_About this exercise_
Read through the entries below and copy each line where "front" turns up.

(Saved entries)
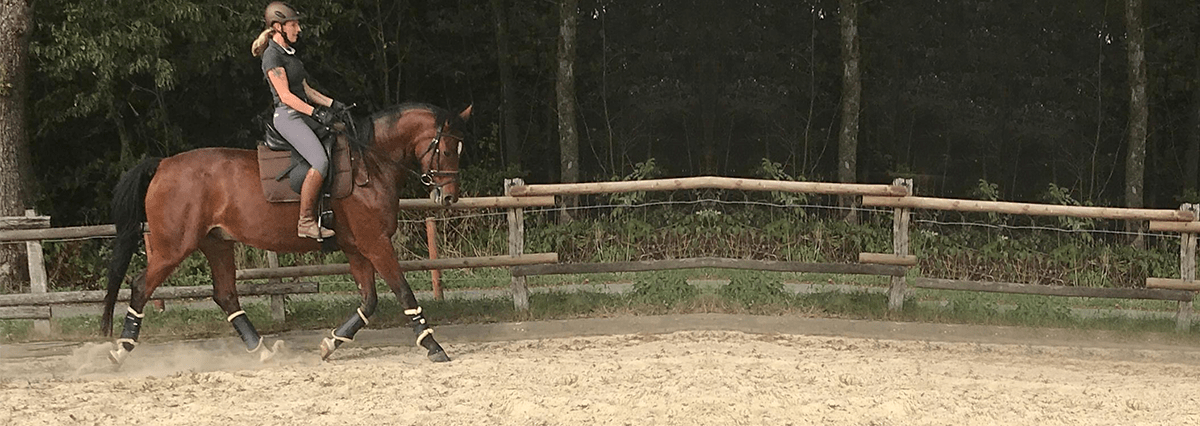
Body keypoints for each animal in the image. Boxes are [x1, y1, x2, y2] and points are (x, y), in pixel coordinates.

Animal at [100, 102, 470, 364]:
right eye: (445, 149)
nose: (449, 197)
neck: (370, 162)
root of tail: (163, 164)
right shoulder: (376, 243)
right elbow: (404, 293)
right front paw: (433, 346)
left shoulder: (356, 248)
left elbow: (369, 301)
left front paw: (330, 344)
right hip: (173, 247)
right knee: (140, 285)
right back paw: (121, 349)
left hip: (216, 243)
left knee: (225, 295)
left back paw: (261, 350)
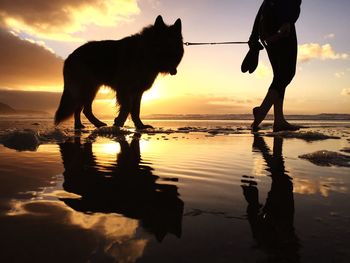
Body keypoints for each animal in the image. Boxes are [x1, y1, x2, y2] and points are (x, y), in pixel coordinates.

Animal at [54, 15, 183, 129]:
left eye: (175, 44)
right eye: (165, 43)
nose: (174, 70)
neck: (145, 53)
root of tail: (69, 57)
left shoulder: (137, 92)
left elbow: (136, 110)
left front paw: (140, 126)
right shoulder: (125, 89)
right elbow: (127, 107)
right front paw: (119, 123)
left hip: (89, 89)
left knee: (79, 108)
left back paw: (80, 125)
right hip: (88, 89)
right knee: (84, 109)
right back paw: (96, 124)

_Answer for the task_
right front paw: (433, 346)
left front paw: (330, 344)
left front paw: (140, 126)
right front paw: (119, 123)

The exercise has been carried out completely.